You may wonder about the safety of your air conditioner when it's stormy with frequent lightning. Lightning could hit your AC condenser directly, or it could strike and affect the wiring in your home. In either case, the storm could put your AC out of service until you've had repairs done. Here's a look at three types of damage a lightning storm might cause your air conditioner.
1. Physical Damage To The AC
A lightning strike has a lot of power, and it can do damage to your roof, trees near your house, and anything that's connected to your home's electrical system. When your house or AC receives a direct hit, there will be physical evidence in the form of char marks, twisted metal, melted rubber, and destroyed wiring.

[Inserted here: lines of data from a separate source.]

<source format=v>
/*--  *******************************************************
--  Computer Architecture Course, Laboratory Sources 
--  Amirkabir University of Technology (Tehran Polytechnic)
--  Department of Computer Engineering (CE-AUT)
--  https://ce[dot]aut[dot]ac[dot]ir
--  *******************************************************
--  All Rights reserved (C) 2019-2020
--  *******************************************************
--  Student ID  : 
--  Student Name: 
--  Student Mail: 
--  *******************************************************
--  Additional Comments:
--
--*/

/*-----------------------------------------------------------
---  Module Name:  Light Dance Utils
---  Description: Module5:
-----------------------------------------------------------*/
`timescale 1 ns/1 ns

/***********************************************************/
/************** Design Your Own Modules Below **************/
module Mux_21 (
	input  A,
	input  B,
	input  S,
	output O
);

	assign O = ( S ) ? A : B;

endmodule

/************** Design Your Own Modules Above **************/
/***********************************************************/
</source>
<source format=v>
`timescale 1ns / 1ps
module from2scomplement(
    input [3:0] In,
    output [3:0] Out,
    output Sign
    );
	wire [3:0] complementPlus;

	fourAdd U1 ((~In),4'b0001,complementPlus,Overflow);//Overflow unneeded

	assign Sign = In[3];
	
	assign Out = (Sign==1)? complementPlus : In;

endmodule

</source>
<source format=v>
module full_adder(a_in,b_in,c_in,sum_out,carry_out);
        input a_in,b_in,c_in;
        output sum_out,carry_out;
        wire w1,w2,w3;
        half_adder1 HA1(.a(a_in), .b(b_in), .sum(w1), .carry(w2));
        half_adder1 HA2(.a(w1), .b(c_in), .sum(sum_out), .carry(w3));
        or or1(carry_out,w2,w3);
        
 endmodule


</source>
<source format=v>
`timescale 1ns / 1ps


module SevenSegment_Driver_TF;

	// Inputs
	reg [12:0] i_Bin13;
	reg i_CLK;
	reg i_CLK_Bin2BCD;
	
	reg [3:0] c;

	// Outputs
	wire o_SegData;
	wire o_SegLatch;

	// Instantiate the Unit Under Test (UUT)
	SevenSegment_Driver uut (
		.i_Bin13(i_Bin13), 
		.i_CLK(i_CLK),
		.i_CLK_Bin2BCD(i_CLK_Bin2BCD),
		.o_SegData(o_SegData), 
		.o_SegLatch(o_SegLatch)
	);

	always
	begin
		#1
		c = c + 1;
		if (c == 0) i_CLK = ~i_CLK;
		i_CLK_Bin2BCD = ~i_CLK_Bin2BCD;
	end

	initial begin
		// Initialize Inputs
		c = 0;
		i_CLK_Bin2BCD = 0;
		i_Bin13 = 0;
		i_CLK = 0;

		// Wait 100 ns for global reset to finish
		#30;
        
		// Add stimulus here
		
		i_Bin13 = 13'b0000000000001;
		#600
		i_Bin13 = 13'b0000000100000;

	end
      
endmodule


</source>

If you're home at the time, you'll hear a loud bang when your home is hit, so you'll know instantly when it happens. If you return home later to see lightning damage to your AC condenser outdoors, turn off your AC and leave it off until an air conditioning repair service can check all the parts.
2. Damage To Electronic Parts
Lightning can also cause damage due to power surges it sends in your home. Since power surges are so damaging, it's good to turn your AC off just like you might turn off and unplug your electronics when there's a lot of lightning. A power surge might do damage to a capacitor in your air conditioner. This is an electronic part that acts as a battery when your air handler or condenser fan kicks on.

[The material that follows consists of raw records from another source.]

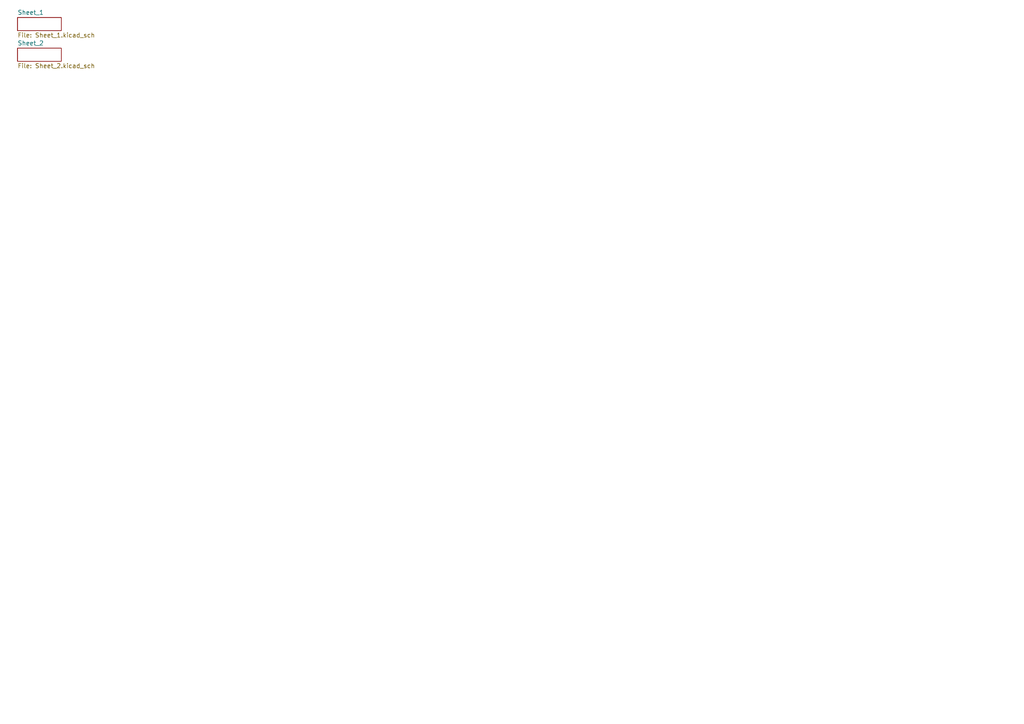
<source format=kicad_sch>
(kicad_sch
	(version 20250114)
	(generator "eeschema")
	(generator_version "9.0")
	(uuid "3678f5e0-f3b8-44a7-8f75-23f5594635a2")
	(paper "A4")
	(lib_symbols)
	(sheet
		(at 5.08 5.08)
		(size 12.7 3.81)
		(exclude_from_sim no)
		(in_bom yes)
		(on_board yes)
		(dnp no)
		(fields_autoplaced yes)
		(stroke
			(width 0)
			(type solid)
		)
		(fill
			(color 0 0 0 0.0000)
		)
		(uuid "d215f664-e517-4b75-afc2-733b7c385586")
		(property "Sheetname" "Sheet_1"
			(at 5.08 4.3684 0)
			(effects
				(font
					(size 1.27 1.27)
				)
				(justify left bottom)
			)
		)
		(property "Sheetfile" "Sheet_1.kicad_sch"
			(at 5.08 9.4746 0)
			(effects
				(font
					(size 1.27 1.27)
				)
				(justify left top)
			)
		)
		(instances
			(project "PCB_PCB_MP3-V3.0_2025-07-22"
				(path "/3678f5e0-f3b8-44a7-8f75-23f5594635a2"
					(page "1")
				)
			)
		)
	)
	(sheet
		(at 5.08 13.97)
		(size 12.7 3.81)
		(exclude_from_sim no)
		(in_bom yes)
		(on_board yes)
		(dnp no)
		(fields_autoplaced yes)
		(stroke
			(width 0)
			(type solid)
		)
		(fill
			(color 0 0 0 0.0000)
		)
		(uuid "ee207225-f1bf-43c3-b44e-5f174d5107c9")
		(property "Sheetname" "Sheet_2"
			(at 5.08 13.2584 0)
			(effects
				(font
					(size 1.27 1.27)
				)
				(justify left bottom)
			)
		)
		(property "Sheetfile" "Sheet_2.kicad_sch"
			(at 5.08 18.3646 0)
			(effects
				(font
					(size 1.27 1.27)
				)
				(justify left top)
			)
		)
		(instances
			(project "PCB_PCB_MP3-V3.0_2025-07-22"
				(path "/3678f5e0-f3b8-44a7-8f75-23f5594635a2"
					(page "2")
				)
			)
		)
	)
)

</source>
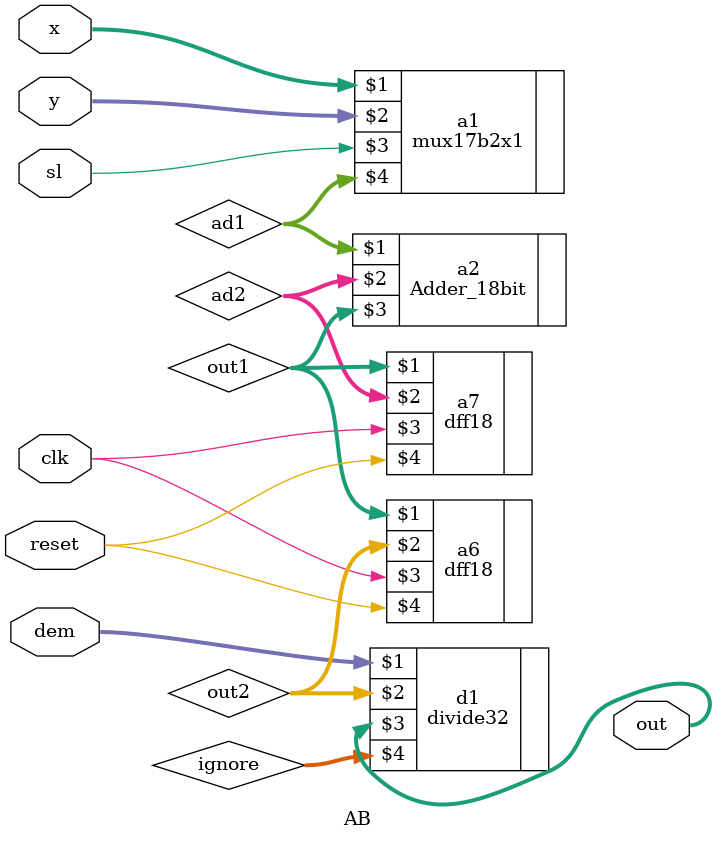
<source format=v>
module AB(x,y,dem,sl,out,clk,reset);
input [31:0] x,y;
input clk,reset,sl;
input [5:0] dem;
output [31:0] out;
wire [31:0] ad1,out1,ad2,out2;
wire [5:0] ignore;
mux17b2x1 a1(x,y,sl,ad1);
Adder_18bit a2(ad1,ad2,out1);
dff18 a6(out1,out2,clk,reset);
dff18 a7(out1,ad2,clk,reset);
divide32 d1(dem,out2,out,ignore);
endmodule 
</source>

When a capacitor goes bad, the signs might not be obvious unless the capacitor is totally dead. However, if a capacitor is malfunctioning, it can strain the fan motor, blower motor, or even the compressor. This can cause damage to the motors or the compressor, and a compressor is an expensive part to replace. A capacitor is an inexpensive part that should be replaced when it starts to act up so it won't do damage to other parts in your air conditioner.
3. Damage To Wiring
Wiring between the air conditioner and electrical panel might be damaged during a storm. The electrical panel could also be damaged. Fuses in the AC might also be blown out. It can be difficult to know the exact cause of your AC malfunction, especially if there are no external signs of storm damage. However, if your AC trips a circuit breaker repeatedly, turn off the AC and leave it off until a repair technician has checked the system and found the reason for the problem.